Stored data entries:
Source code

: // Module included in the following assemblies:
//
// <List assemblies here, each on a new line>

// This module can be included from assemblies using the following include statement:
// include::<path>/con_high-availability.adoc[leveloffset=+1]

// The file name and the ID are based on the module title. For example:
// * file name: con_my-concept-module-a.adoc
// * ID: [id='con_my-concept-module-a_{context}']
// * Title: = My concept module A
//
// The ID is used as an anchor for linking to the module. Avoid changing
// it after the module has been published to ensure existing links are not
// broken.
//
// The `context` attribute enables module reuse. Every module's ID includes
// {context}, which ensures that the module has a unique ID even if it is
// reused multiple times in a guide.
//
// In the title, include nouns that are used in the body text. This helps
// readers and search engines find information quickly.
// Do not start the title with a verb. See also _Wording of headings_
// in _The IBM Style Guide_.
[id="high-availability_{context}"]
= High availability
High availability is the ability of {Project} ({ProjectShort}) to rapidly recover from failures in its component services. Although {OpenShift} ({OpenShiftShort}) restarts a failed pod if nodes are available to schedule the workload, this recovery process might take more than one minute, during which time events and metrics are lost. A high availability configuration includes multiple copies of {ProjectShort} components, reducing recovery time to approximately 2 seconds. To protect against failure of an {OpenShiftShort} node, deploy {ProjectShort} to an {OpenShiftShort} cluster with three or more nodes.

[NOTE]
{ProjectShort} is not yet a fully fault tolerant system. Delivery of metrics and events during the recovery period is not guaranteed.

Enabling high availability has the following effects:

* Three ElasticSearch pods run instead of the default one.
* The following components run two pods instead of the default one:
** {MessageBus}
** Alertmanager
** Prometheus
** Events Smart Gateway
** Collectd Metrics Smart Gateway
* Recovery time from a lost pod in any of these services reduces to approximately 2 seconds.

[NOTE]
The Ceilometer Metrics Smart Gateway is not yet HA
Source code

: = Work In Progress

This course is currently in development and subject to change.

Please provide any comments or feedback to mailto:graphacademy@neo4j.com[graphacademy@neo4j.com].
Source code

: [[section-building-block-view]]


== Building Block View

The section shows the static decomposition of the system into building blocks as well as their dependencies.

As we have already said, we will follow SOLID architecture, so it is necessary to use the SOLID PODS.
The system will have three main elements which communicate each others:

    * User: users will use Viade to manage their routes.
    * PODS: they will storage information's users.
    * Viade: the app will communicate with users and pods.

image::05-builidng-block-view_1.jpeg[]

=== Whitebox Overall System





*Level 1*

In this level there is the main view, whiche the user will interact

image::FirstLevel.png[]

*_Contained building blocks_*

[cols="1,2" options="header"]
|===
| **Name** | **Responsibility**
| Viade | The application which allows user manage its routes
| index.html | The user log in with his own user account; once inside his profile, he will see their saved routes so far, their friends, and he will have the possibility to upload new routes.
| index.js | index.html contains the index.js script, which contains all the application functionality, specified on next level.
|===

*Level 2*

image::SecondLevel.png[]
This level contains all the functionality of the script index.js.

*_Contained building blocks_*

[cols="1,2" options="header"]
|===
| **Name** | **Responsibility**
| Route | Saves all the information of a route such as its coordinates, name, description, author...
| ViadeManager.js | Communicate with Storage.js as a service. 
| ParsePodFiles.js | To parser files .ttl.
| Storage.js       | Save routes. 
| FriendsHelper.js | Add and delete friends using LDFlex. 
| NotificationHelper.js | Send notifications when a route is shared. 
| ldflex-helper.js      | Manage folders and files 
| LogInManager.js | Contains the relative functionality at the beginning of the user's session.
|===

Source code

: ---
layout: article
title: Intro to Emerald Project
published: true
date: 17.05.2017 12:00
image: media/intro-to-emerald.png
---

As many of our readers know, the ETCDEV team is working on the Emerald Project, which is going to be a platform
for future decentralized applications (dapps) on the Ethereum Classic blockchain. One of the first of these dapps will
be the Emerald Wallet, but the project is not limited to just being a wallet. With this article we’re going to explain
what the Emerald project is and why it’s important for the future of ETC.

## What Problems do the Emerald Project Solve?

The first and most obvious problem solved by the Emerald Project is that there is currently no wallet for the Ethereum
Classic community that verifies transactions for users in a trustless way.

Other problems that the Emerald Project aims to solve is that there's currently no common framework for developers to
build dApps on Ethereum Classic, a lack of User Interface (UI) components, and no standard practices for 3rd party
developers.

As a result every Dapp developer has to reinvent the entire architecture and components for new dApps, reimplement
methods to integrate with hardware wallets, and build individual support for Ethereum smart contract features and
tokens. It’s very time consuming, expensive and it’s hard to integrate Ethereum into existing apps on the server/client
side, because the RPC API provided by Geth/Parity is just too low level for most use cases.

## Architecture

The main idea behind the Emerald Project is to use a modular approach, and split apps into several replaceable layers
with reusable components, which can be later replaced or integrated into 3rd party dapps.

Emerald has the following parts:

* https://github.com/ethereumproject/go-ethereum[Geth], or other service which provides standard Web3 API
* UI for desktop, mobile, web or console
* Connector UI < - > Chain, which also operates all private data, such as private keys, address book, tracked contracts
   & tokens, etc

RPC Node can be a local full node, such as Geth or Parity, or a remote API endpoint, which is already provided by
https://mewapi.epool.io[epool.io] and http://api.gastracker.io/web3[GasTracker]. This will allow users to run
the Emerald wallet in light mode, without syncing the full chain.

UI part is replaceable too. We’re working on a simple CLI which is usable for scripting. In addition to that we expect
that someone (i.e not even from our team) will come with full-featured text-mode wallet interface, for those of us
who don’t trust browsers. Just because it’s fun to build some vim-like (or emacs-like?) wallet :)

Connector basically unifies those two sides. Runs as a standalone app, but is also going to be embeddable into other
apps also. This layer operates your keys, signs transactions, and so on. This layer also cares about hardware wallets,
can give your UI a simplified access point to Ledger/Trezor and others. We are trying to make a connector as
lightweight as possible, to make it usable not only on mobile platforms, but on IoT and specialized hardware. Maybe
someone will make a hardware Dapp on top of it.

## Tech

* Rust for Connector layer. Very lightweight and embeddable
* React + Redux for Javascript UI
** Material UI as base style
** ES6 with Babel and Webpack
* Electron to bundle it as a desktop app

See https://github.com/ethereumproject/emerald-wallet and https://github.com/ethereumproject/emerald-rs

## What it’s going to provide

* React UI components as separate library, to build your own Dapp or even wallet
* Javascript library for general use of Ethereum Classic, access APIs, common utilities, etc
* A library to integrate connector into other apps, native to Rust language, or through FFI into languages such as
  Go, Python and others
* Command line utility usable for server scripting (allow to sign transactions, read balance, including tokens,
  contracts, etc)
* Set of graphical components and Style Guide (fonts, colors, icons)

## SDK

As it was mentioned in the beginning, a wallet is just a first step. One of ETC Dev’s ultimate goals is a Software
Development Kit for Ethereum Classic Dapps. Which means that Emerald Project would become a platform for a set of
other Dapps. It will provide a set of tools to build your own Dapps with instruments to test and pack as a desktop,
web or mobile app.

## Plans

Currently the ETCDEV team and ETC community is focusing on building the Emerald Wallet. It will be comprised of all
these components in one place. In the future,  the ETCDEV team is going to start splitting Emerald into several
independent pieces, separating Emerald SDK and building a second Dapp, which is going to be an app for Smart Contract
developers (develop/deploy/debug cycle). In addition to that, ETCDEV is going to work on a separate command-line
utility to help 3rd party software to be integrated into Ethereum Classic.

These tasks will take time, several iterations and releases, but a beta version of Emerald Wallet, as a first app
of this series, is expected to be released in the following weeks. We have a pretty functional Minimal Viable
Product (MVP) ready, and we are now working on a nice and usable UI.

What is needed
What number of lines in the records hold the word "contracts"? Reply with that number alone.

Expected answer
2